> **DATASET EXTRACT**
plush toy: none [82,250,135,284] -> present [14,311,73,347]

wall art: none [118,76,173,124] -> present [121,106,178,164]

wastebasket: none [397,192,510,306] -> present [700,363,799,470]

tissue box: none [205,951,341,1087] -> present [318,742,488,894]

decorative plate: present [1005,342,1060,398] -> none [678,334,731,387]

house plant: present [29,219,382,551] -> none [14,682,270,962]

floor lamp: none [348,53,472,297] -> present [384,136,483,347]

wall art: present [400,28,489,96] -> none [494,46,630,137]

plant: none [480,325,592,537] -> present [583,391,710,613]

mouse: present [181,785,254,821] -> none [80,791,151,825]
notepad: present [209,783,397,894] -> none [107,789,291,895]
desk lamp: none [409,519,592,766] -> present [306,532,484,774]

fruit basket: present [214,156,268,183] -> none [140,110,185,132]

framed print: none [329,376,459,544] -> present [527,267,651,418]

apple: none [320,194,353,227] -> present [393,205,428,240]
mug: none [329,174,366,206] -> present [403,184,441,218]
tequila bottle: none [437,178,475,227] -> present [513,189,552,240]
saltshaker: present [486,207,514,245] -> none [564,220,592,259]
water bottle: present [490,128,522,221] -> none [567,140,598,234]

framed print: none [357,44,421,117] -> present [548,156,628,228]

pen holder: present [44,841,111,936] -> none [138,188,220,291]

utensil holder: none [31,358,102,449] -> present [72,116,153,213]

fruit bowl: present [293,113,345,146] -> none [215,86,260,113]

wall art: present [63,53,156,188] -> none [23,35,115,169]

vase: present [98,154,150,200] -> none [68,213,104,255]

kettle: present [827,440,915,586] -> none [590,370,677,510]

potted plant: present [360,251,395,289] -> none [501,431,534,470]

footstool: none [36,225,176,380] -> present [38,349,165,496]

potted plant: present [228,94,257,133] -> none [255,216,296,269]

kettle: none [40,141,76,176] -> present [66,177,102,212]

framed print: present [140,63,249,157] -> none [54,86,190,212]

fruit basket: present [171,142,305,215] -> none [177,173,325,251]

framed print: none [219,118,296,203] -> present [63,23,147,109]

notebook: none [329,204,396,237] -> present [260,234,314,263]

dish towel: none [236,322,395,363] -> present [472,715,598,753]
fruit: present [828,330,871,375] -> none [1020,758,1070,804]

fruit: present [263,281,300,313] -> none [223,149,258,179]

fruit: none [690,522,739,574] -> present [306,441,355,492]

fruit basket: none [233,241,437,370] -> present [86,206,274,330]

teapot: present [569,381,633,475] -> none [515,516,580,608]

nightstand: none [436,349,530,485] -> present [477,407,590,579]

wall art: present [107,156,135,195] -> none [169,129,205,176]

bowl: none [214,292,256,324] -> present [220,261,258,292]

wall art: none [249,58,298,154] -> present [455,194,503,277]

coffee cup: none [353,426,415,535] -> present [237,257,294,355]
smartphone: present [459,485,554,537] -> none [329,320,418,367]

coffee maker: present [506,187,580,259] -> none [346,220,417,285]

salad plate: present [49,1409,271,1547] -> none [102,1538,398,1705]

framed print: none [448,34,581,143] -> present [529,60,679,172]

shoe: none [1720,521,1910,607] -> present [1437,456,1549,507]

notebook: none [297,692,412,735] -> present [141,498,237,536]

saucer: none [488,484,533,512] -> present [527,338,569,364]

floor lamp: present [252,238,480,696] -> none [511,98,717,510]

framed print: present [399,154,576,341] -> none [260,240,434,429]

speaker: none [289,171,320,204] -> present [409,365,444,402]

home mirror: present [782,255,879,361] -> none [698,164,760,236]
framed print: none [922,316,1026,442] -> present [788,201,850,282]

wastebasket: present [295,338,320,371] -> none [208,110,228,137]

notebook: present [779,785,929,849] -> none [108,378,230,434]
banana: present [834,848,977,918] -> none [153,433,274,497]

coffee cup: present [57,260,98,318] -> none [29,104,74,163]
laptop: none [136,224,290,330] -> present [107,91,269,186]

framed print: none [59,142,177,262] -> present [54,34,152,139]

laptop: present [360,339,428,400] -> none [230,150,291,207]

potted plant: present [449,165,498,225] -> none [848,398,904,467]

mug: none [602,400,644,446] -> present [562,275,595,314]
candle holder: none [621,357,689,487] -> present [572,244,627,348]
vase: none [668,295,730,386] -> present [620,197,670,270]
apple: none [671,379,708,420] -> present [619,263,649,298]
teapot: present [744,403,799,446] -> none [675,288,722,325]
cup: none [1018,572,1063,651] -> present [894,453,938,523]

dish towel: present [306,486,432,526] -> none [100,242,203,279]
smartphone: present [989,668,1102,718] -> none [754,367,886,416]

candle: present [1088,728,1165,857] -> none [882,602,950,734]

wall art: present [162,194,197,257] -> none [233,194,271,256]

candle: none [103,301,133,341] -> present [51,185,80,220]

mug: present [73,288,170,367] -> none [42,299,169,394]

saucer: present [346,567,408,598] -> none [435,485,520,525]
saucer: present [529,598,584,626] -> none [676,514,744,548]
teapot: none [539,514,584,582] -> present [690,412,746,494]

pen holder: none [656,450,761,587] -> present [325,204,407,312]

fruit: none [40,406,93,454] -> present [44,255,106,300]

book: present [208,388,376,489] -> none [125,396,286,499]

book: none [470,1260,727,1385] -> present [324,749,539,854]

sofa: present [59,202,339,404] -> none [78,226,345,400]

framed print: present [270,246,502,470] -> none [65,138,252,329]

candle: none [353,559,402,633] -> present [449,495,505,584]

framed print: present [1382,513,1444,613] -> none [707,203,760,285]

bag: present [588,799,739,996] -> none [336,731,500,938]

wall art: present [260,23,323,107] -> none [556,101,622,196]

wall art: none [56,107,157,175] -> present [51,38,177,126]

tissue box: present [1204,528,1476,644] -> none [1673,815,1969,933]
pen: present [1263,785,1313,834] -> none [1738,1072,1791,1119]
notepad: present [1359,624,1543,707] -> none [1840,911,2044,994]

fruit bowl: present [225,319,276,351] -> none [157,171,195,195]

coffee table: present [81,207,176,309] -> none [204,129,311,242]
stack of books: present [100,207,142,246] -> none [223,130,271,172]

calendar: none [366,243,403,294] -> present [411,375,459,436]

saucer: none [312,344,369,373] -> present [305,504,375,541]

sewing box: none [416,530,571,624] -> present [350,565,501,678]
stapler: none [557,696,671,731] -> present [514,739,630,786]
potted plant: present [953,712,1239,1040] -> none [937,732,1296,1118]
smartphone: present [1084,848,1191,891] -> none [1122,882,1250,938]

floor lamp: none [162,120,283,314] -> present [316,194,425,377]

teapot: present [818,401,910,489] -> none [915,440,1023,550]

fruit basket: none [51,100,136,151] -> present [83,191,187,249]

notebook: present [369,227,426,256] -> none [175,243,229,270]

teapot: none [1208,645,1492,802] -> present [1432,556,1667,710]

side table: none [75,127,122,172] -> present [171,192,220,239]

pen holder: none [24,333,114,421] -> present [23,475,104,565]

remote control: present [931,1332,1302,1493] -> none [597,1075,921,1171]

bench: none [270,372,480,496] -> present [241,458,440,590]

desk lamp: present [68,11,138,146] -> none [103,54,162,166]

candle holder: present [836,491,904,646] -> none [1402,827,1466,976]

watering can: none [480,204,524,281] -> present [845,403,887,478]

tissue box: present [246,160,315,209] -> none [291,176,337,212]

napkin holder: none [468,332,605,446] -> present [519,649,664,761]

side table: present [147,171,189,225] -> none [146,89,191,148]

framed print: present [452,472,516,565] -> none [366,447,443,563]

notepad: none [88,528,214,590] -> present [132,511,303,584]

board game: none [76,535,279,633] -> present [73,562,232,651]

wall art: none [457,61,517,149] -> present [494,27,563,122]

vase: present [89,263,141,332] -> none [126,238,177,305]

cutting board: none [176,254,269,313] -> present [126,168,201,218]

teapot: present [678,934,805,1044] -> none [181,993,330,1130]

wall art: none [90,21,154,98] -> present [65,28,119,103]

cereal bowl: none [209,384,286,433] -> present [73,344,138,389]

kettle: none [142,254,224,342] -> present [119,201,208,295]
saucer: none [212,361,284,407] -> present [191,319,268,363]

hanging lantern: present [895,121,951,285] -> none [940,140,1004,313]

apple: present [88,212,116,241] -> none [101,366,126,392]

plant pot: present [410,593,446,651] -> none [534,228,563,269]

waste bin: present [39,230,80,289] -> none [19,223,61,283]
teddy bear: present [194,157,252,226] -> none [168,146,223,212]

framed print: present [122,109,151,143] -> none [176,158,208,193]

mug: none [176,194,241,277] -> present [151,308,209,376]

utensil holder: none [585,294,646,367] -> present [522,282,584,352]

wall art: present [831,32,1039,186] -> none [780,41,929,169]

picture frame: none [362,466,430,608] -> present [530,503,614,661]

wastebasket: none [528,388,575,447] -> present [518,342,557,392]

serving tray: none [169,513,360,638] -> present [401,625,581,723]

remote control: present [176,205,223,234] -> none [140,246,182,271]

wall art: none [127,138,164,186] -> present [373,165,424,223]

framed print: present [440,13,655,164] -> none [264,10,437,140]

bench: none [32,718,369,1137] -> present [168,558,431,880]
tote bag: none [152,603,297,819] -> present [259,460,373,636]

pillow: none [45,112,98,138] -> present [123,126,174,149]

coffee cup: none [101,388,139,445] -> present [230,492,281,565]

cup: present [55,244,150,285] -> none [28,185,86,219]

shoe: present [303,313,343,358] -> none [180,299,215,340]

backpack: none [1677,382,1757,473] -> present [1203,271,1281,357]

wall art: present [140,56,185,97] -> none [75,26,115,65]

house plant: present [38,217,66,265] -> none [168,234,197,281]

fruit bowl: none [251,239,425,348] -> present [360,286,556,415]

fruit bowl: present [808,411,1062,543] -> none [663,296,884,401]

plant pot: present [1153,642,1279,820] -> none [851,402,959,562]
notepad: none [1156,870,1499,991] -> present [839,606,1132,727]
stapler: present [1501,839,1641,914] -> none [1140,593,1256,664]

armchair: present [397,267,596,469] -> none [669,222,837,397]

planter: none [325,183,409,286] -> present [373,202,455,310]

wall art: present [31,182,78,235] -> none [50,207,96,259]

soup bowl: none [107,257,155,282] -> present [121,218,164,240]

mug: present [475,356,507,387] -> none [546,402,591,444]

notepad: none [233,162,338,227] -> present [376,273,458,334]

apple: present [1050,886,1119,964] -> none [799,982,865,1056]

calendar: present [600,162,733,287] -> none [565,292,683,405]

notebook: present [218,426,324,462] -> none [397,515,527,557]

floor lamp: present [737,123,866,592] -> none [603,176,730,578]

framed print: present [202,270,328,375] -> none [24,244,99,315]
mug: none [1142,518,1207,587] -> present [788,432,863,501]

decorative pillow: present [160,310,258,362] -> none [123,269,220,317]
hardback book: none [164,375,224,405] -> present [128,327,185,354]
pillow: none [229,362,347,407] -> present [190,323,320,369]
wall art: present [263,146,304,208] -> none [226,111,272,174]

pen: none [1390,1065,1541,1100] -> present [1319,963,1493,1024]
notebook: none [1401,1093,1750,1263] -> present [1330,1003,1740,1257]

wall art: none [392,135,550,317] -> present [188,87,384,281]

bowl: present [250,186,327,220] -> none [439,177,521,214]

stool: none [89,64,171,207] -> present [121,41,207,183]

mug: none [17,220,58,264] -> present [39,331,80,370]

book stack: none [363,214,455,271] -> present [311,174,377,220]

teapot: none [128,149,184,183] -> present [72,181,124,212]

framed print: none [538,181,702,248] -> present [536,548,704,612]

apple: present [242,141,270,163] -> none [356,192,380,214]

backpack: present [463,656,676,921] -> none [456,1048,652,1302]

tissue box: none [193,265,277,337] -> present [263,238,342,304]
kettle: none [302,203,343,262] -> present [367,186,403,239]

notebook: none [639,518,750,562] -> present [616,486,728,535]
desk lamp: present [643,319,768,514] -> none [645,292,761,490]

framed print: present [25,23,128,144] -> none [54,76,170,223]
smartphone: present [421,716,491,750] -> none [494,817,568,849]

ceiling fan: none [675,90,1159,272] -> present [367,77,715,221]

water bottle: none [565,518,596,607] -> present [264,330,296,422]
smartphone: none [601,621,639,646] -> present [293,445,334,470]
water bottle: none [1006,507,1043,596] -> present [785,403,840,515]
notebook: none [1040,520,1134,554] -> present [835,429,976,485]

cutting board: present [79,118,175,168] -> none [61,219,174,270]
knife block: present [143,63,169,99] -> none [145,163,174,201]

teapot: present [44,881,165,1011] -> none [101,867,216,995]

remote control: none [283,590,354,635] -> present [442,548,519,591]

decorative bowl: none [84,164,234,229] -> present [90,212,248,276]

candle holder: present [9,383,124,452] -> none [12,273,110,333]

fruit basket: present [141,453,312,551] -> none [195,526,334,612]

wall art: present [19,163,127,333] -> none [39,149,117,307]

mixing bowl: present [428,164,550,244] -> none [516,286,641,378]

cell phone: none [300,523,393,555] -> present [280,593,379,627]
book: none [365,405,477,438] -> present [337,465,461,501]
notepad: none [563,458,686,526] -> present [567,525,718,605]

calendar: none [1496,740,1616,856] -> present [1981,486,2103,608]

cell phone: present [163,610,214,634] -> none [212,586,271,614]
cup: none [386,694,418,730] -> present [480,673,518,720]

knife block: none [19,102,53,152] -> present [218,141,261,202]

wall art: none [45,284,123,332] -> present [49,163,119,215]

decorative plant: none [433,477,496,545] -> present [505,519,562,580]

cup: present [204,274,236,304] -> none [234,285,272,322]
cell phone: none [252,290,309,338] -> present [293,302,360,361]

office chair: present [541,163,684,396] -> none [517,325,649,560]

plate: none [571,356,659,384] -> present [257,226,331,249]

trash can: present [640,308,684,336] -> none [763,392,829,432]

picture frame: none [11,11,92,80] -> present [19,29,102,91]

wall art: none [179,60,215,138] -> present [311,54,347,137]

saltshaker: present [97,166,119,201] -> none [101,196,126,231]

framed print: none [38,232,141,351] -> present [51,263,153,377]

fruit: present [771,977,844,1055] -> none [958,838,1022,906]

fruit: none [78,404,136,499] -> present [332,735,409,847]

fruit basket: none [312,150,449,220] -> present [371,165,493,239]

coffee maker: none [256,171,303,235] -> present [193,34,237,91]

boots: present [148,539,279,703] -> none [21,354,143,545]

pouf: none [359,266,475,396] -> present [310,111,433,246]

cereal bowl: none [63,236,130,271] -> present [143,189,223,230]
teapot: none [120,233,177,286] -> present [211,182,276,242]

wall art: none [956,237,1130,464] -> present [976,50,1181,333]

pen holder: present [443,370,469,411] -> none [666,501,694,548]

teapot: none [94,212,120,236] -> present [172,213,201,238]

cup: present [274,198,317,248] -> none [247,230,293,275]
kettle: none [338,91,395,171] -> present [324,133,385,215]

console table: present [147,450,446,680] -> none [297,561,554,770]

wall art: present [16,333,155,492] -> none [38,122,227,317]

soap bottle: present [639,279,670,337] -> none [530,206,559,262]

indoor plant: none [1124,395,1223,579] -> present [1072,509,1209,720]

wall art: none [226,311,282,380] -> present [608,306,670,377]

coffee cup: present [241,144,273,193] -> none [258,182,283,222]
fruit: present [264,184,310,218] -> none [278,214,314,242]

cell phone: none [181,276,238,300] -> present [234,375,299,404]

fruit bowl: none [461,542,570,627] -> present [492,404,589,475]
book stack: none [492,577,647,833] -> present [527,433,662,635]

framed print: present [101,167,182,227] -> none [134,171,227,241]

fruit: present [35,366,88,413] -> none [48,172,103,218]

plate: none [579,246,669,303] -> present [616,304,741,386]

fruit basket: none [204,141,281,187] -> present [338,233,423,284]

> **WHAT THE TASK REQUIRES**
Find the lines above that hold "kettle", then copy each of them.

> **SOLUTION TO THIS PROBLEM**
kettle: present [827,440,915,586] -> none [590,370,677,510]
kettle: none [40,141,76,176] -> present [66,177,102,212]
kettle: none [142,254,224,342] -> present [119,201,208,295]
kettle: none [302,203,343,262] -> present [367,186,403,239]
kettle: none [338,91,395,171] -> present [324,133,385,215]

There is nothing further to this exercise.